I want to show that the following definitions for an atom $a$ are equivalent for a nonzero element $a$ in a Boolean algebra $\mathcal{B}$:
for all $x\in\mathcal{B},a\leq x$ or $x\land a=0$
for all $x\in\mathcal{B},x\leq a\Rightarrow x=0$ or $x=a$
I can proof that the first statement indicates the second, but I could not figure out how to proof the first statement starting from the second.

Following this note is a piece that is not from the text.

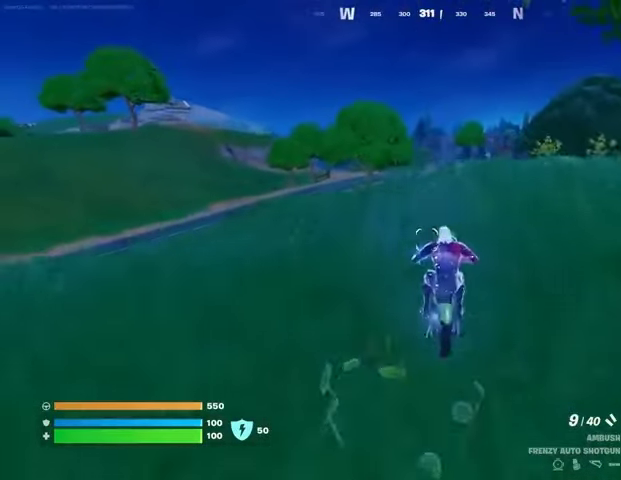
{"buttons": [], "left_stick": "down", "right_stick": "center", "events": [[100, "CROSS", "down"], [267, "CROSS", "up"], [333, "left_stick", "down"]]}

What I have so far is (proof that first implies second):
$a\leq x\Rightarrow x\land a=a$, so we know that either $x\land a=a$ or $x\land a=0$
First possibility: $x\land a=a$
Since $x\leq a$ implies $x\land a=x$, we find $x=a$
Second possibility: $x\land a=0$
Since $x\leq a$ implies $x\land a=x$, we find $x=0$
Can someone find the second part of the proof?
Suppose that $a \in B$ is such that for all $x \in B$, if $x \leq a$ then $x=0$ or $x=a$.
Take $x \in B$, whatever.
Given that $x \wedge a \leq a$, we conclude that $x \wedge a = 0$ or $x \wedge a = a$; in the second case, $a \leq x$.
Update. I found your proof that (1) implies (2) rather confusing (starting in the first sentence), so I'm adding my own version too.
Suppose that $a \in B$ is such that for all $x \in B$, we have that $a \leq x$ or $a \wedge x = 0$.
In order to prove that for all $x \in B$, if $x \leq a$ then $x=0$ or $x=a$, take $x \leq a$, in $B$.
By hypothesis, either $a \leq x$ or $a \wedge x = 0$.
In the first case, $x=a$; in the second, since $x = a \wedge x$ (because $x \leq a$), we obtain $x=0 $.